Provided data Block Start
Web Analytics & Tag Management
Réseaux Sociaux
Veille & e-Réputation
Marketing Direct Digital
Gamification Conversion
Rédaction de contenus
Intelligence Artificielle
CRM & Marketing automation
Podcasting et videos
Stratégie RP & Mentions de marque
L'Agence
Provided data Block End
Provided data Block Start
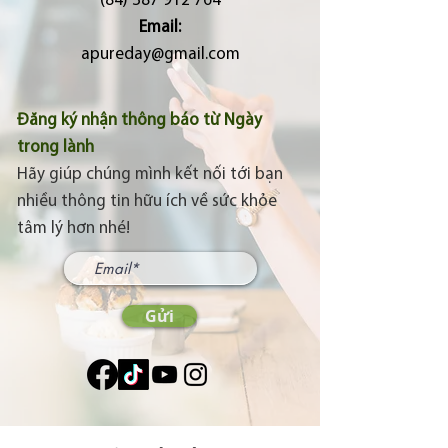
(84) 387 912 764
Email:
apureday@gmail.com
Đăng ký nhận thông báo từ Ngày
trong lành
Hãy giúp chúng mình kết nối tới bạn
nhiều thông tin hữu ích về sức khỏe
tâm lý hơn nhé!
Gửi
Provided data Block End
What to produce -
Report back each line in the material above that contains the string "Marketing".

Solution to this task -
Marketing Direct Digital
CRM & Marketing automation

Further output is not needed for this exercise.